## Task goal
Quote the whole listing word for word. Do not include the pictures.

## Material for this exercise

———

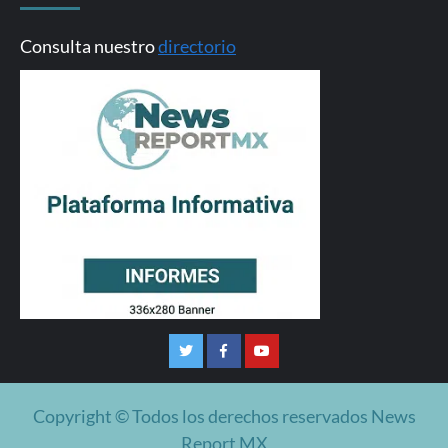
Consulta nuestro
directorio
Twitter
Facebook
Youtube
Copyright © Todos los derechos reservados News
Report MX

———

## Final answer
Consulta nuestro
directorio
Twitter
Facebook
Youtube
Copyright © Todos los derechos reservados News
Report MX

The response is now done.